- O Estado de S. Paulo
A mão direita, trêmula, move-se com o indicador esticado até o primeiro botão, no alto à esquerda, do teclado da urna eletrônica. Titubeia por um instante e desce para a tecla imediatamente abaixo. Pressiona-a e vai para o botão à direita. Aperta novamente: 4 + 5.
Aparecem na tela da urna as fotos de Aécio Neves (PSDB), sorridente, e de Aloysio Nunes (PSDB), de terno preto. A mão desce até a tecla verde e confirma: “Fim”.
Quando o dono da mão deixa a cabine de papelão, vê-se pregado na lapela do seu paletó caqui o adesivo da campanha de reeleição de Dilma Rousseff (PT). Na foto, a presidente está ladeada pelo seu candidato a vice – e presidente do PMDB-, Michel Temer. A cena está registrada em vídeo e publicada no Youtube.
A assessoria do senador José Sarney (PMDB) nega que a mão pertença ao ex-presidente da República – apesar das evidências em contrário no vídeo da TV Amapá. Um assessor disse ao repórter Chico de Gois, de O Globo, que isso é “jogo sujo” da política local. Lembrou que a maior diferença da petista sobre Aécio foi na terra natal dos Sarney, o Maranhão: 79% dos votos válidos.
O episódio veio a público, através das redes sociais, no mesmo momento político em que o PMDB de Sarney e Temer impingia à presidente a primeira derrota na Câmara após sua reeleição. Não foi uma derrota qualquer nem o momento foi fortuito. Os peemedebistas escolheram tema e ocasião para maximizar o simbolismo. Cancelaram um decreto presidencial que cria formas de participação e representação popular fora do Congresso.
Foi um recado de que o PMDB pretende manter o comando da Câmara e do Senado na próxima legislatura e de que não aceita compartilhar seu poder com mecanismos de consulta popular – como por exemplo fazer uma reforma política via plebiscito, como a presidente propôs em seu discurso de vitória.
Por um acordo que parece ter caducado, PT e PMDB se alternariam na presidência da Câmara. Os petistas elegeram a maior bancada, mas os peemedebistas se articulam com outras siglas para montar um bloco, passar o PT efazer Eduardo Cunha presidente em 2015.
O presidente comanda a pauta de votação. Foi o atual, Henrique Eduardo Alves (PMDB), que pôs para votar o projeto que anula o decreto de Dilma. Ele perdeu a eleição para o governo do Rio Grande do Norte e, pela primeira vez em quatro décadas, não terá uma cadeira na Câmara a partir do próximo ano. Não pretende ficar sem gabinete, porém. Foi seu jeito de exigir compensação.
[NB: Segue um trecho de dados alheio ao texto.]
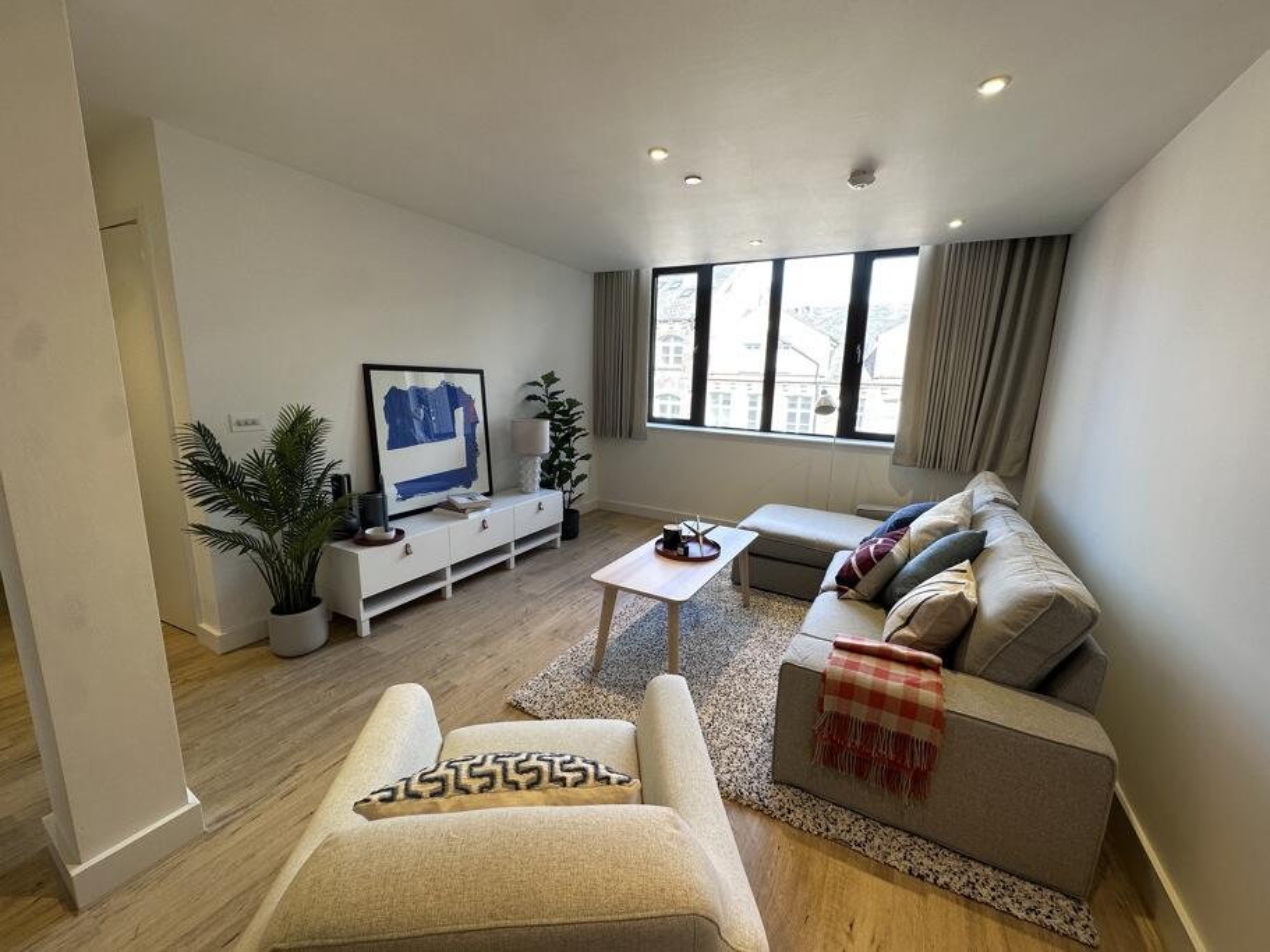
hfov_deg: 102.1
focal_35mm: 14
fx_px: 514
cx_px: 635
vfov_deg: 85.7
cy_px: 476
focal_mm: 2.22
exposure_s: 1/100
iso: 64
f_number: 2.2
Esse foi só um round da luta por nacos de poder em curso na Brasília pós-eleição. Aproveitando o discurso de divisão do País e o crescimento eleitoral da oposição, os peemedebistas estão tentando estender para os próximos quatro anos de governo Dilma o papel de fiel da balança que exerceram na campanha, quando alugaram seu tempo de propaganda na TV à campanha petista.
Demonstrações de força agora são uma maneira de alavancar maior participação na distribuição de ministérios e cargos nas estatais e afins. Esses cargos implicam a gestão de contratos e verbas, obviamente. É a velha tática de criar dificuldades para vender facilidades. A mão que bate é mesma que afaga.
Importa pouco o que o cidadão Sarney faz na intimidade da urna – mesmo que essa intimidade e o direito ao sigilo do voto tenham sido quebrados pelas câmeras de TV. O cidadão pode votar de acordo com sua preferência pessoal. Já o político tem que cumprir acordos, principalmente aqueles com quem não simpatiza, mas, por conveniência, apoia. Por comparação aos demais caciques peemedebistas, o ex-presidente é dos mais leais a Dilma.
Ele não será mais senador em 2015. Seu afilhado Edison Lobão não deverá ser mais o ministro das Minas e Energia. Por isso, não seria surpresa se Sarney emplacasse outro ministério no quarto governo do PT – mesmo que sua mão tenha votado no PSDB.